Sunday, February 10, 2008

Yesterday was Brittany's birthday. It's hard to believe that she is 17! We didn't do much because it was her play and to be honest I'm just not in the mood to celebrate much of anything. I am going to make her dinner tonight and I cheated and bought a cake instead of making one but considering the circumstances I guess that's not too bad.

We went to church today. I can't begin to explain how hard that was. We sat in the same row where we always sat with John, it was so hard to sing the songs he loved and to take communion without him by my side. Caitlyn drove me crazy because he usually held her doing church and today she wanted to sit on me the entire time which would have been ok except for I was feeling extremely nauseated. John's kids had said that they would go with us today and I don't know why I was surprised and hurt that they didn't show up. It was hard to get them to do stuff when their dad was alive, I shouldn't expect it to be different now. His sisters were there and so that was really nice, at least we weren't there alone although to be honest with you I felt completely alone. I didn't break down so I guess that is something, not even with everyone coming over to hug me and offer sympathies. I felt so lost, almost as if I were waiting for him to show up. Caitlyn was wondering why he wasn't there because the last she saw him he was at church in the casket for the funeral. I had to explain again that he is in the ground.

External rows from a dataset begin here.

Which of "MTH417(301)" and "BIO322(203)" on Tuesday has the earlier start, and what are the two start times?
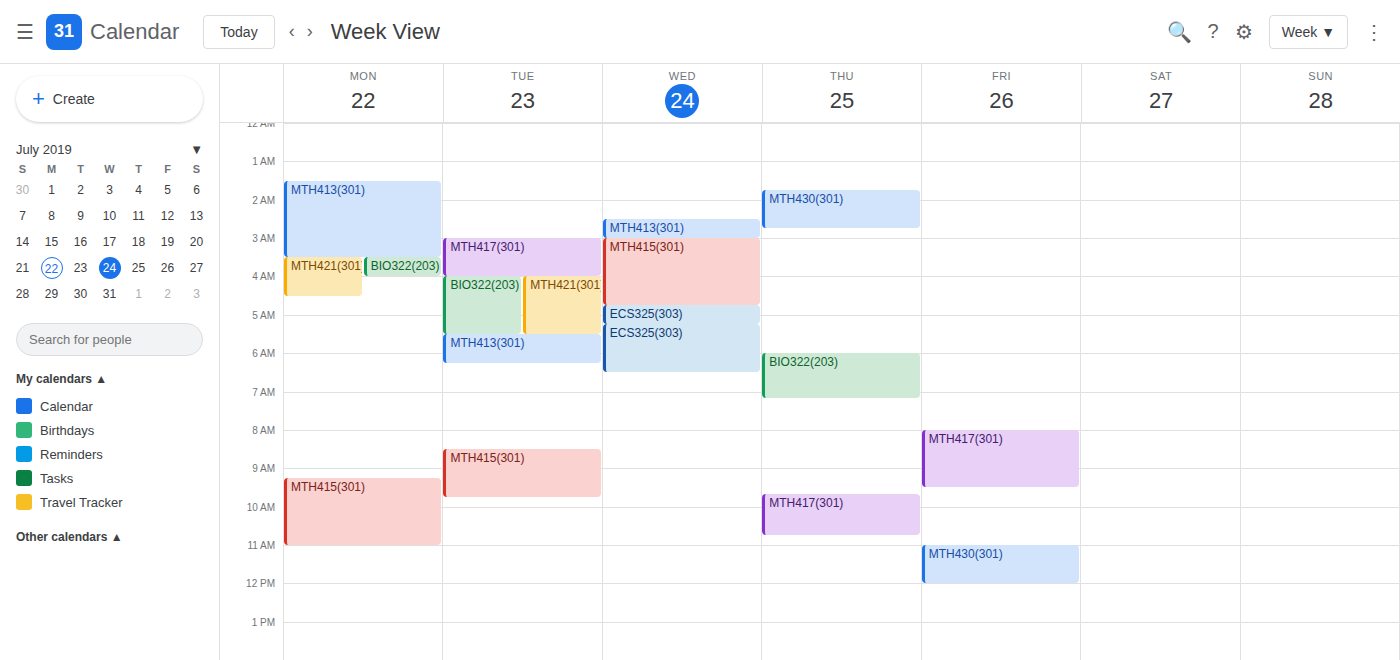
"MTH417(301)" 3:00 AM; "BIO322(203)" 4:00 AM.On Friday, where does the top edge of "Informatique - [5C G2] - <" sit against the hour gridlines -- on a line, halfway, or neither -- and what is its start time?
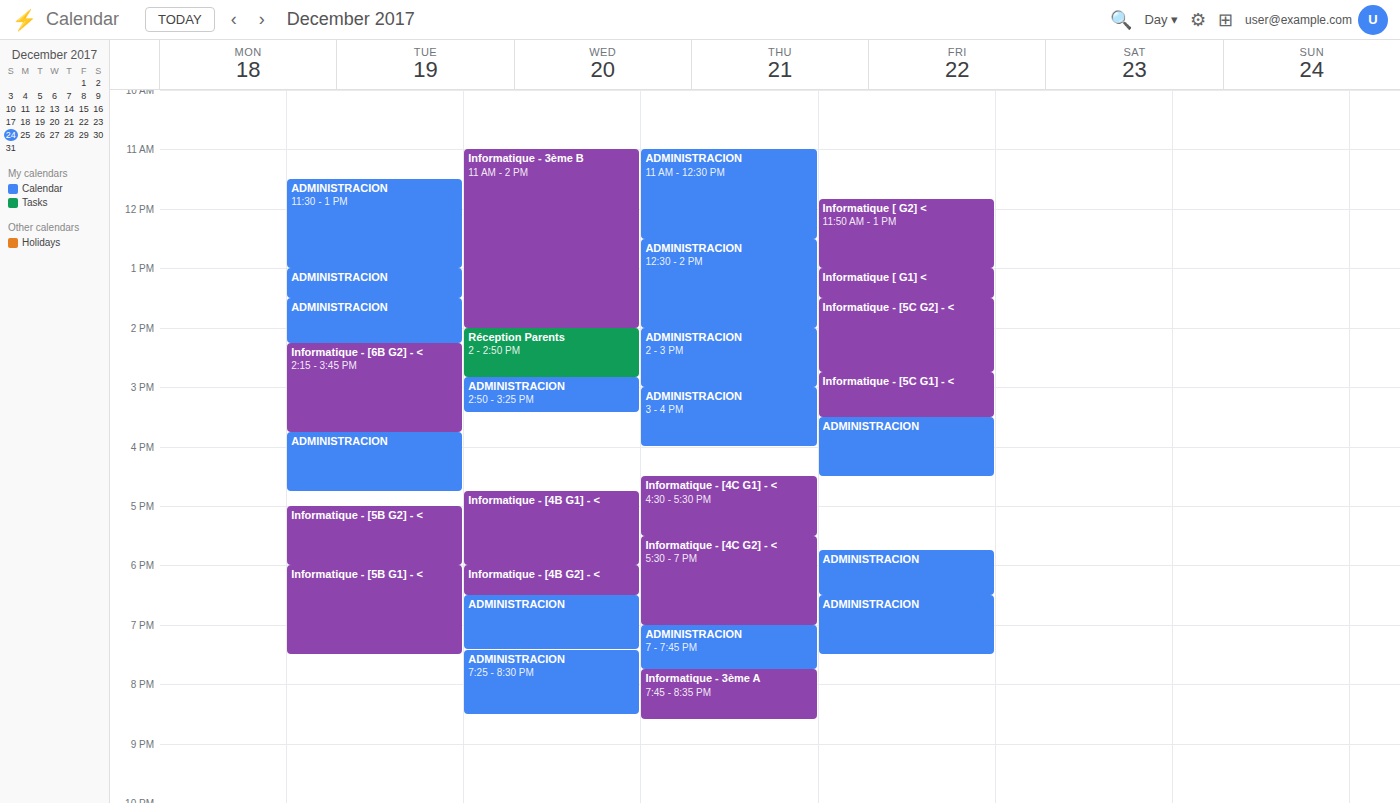
1:30 PM -- halfway between the 1 PM and 2 PM lines.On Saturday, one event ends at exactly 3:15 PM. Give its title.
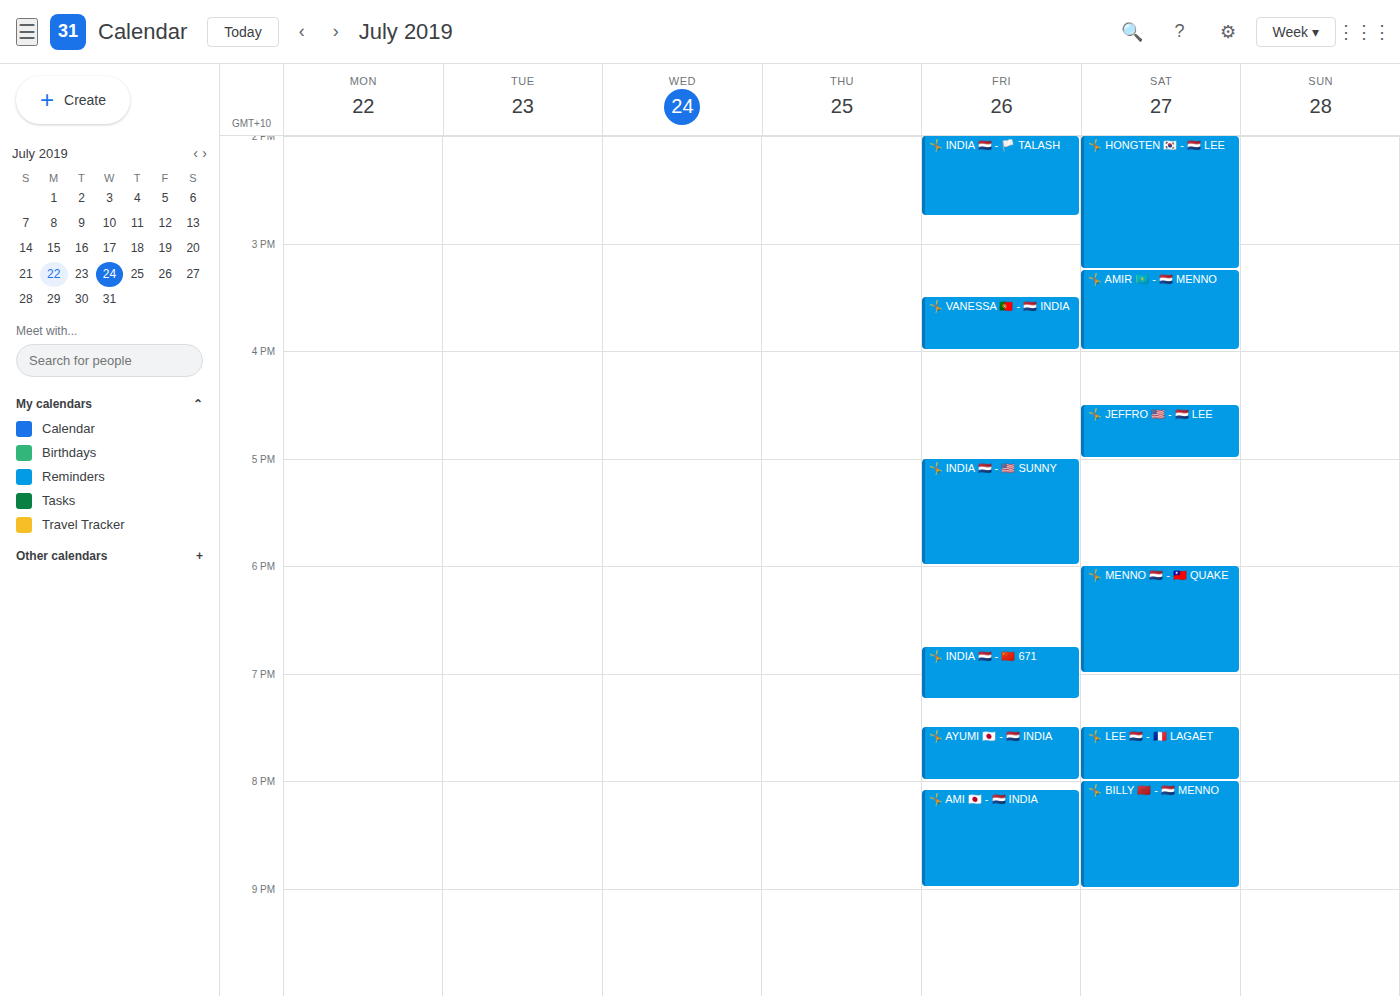
"🤸 HONGTEN 🇰🇷 - 🇳🇱 LEE"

I find myself struggling when I pray, it is almost as if I am not praying to God but instead I am praying to John to help me which I know isn't right but right now that is the only link I have to my husband and I want so much to know that he is still here even if just in spirit. This is only the 2nd time that I have went to church without him, the only other time was a while ago when he was sick. It was strange to not have him hold my hand while we were singing or have him pull up the car to the door to pick us up because it is bitterly cold today.

I broke down last night, I'm not sure what set it off, but I was in bed and started crying and couldn't stop. I miss him so much, I can't imagine my life without him in it.

Today I went to rent movies and I explained that our account was in John's name and I don't want to get any mailings from them for him so I asked if we could take his name off of the account. It was easier to open my own account so I guess that is just one step of many that will erase him from my life. That is how it felt, as if by removing his name from the video account, it was another separation of us as a couple into me by myself. This really sucks and I can't see an end in sight to my pain.

I appreciate all of the thoughts and prayers and support. I don't know what we would do without our family right now, especially our church family which has been a huge support. Speaking of which, Jenny is coming over later to help us open up the funeral cards. I am glad that I don't have to do it alone because I have a feeling that none of John's kids will show up even thought I have reminded them. I hope that this isn't the start to us drifting apart, I promised John that I wouldn't let that happen, at the same time I won't beg them to be part of our life. It is their choice, they know I am here and although I could use their help/support I can't force them to be a part of my life. I have to worry most of all about the four kids that I have at home, they have to be the most important thing right now and I know John would agree. I think back to conversations we had when he was feeling let down by his older kids and I know that he thought of these four as his kids just as much (if not sometimes more) as the others. The older kids have to make their own choices but my four still need my guidance so I will do my best to be strong for them and I can't drain my energy worrying about those who don't want to be a part of this. I know that they have to deal with it in their own way, I just hope that they understand that I have to do the same. I hope and pray that they are a part of it, but if they are not then I will just have to do this without them.

Do I sound angry? I feel angry, so I guess that wouldn't be a surprise. I guess I still have anger/hurt over the times when the older kids hurt John. Like not spending time with him, or saying they would come over but never showing up. He always said he didn't care but I knew his heart and he did care. Thankfully we had each other and there were times when we were thankful for the peace and quiet, just our little family. I don't want to isolate anyone but at the same time I can only let in those that want to be there for us and if there is someone that makes me feel drained then I will have to distance myself from them. The kids and I need as much support as we can get but I will not beg for it from anyone. All I ask is that they make it to his birthday celebration, after that it is up to them.